Door hun bewondering en begrip voor de Aarde beseften ze wat Zondagskind bedoelde, écht bedoelde: alleen door verliefd te zijn op de Aarde kun je je geliefden en alles wat leeft of aan jouw zorg is toevertrouwd écht welzijn en een toekomst bieden. Als we de Aarde verwaarlozen, doen we hen ongelooflijk tekort. Voor de liefdes van je leven, zeker de prille en kwetsbare, heb je immers alles over.

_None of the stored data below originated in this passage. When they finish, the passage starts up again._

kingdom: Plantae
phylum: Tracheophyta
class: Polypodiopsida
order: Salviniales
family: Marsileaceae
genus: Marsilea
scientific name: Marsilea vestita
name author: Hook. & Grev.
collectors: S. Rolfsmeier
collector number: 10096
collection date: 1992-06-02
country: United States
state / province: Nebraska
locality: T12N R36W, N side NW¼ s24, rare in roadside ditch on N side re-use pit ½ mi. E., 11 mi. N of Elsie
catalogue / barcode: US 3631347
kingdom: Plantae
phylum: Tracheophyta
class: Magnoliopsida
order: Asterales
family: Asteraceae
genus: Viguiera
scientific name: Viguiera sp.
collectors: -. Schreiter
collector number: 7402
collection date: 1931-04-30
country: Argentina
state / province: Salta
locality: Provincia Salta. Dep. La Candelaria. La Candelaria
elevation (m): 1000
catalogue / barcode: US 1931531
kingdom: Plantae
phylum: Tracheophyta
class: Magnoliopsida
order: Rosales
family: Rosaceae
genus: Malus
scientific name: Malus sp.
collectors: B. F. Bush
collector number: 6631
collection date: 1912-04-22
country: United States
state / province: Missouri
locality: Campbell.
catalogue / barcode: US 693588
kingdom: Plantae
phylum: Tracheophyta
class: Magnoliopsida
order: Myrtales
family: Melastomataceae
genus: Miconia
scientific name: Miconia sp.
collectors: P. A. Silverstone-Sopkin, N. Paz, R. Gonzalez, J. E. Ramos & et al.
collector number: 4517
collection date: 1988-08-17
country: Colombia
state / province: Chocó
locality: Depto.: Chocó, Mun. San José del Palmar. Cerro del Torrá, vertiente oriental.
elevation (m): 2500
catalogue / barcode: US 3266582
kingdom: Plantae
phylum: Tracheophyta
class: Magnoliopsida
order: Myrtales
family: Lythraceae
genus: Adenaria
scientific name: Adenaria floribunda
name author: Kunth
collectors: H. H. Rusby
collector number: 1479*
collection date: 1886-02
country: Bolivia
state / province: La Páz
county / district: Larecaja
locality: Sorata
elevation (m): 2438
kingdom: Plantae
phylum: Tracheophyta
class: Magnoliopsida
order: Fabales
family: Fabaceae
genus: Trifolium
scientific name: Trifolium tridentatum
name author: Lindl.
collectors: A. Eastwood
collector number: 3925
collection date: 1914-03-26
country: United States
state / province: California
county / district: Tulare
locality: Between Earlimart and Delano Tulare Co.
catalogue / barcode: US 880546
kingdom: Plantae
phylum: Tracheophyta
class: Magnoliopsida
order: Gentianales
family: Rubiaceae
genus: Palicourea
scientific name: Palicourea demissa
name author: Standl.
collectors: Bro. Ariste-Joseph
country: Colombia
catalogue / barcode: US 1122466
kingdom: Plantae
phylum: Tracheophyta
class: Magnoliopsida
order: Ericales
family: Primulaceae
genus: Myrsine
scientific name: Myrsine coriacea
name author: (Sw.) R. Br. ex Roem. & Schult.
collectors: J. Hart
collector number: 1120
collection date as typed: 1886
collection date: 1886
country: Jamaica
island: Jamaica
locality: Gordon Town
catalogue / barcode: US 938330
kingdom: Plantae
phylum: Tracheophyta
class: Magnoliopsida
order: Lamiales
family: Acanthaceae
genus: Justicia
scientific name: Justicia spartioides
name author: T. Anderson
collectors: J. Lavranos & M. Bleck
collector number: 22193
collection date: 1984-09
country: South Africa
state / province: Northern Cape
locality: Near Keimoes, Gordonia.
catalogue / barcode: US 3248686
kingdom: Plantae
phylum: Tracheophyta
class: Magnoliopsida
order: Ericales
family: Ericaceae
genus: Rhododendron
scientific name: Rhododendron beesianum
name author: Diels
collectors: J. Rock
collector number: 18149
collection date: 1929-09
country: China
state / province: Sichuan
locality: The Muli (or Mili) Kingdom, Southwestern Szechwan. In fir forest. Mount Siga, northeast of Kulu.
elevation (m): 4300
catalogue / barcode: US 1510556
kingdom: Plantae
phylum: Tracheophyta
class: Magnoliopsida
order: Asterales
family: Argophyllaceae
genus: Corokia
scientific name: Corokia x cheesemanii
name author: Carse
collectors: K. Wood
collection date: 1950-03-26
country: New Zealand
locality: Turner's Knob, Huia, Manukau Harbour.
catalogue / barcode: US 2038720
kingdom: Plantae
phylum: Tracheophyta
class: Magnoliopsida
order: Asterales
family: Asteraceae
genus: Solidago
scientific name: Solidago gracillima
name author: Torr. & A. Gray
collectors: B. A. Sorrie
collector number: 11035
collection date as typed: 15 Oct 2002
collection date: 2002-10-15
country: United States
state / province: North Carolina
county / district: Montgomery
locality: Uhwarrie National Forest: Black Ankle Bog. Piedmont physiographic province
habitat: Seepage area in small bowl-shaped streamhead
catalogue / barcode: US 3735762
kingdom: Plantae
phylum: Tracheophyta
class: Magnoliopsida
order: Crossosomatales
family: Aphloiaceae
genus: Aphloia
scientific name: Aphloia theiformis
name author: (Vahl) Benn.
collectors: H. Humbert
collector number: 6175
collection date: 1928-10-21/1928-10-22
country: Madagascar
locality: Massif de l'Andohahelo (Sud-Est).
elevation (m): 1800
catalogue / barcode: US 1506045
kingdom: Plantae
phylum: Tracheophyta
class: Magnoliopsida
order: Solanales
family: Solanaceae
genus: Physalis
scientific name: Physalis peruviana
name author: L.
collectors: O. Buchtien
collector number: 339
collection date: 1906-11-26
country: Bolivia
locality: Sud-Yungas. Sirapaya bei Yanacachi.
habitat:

En zo ontving Moeder Aarde ook van de nieuwe zondagskinderen elke dag meer liefde en zorg. Ze begonnen haar welzijn in iedere beslissing die ze maakten prioriteit te geven. Dat sterkte en beroerde haar. En gaf haar de kracht en hoop die ze al zo lang zo hard nodig had om niet uitgeput te raken. Ze fleurde op, en kon weer groeien en bloeien. En misschien wel het mooiste: zij werd ook weer verliefd op de mensen. Wat deed het haar goed dat zij weer inzagen dat niet welvaart, technisch- en medisch vernuft het grootste goed zijn, maar dat Moeder Aarde de wezenlijke bron van al het leven, voedsel, welzijn, gezondheid en geluk was.

En zo ontstond er een kantelpunt waarop haar miljarden jaren van evolutionaire kennis, wijsheid en wetten weer op waarde werden geschat. Zo konden ze uiteindelijk samen lang en gelukkig verder leven, mens en Moeder Aarde, symbiotisch met elkaar verbonden.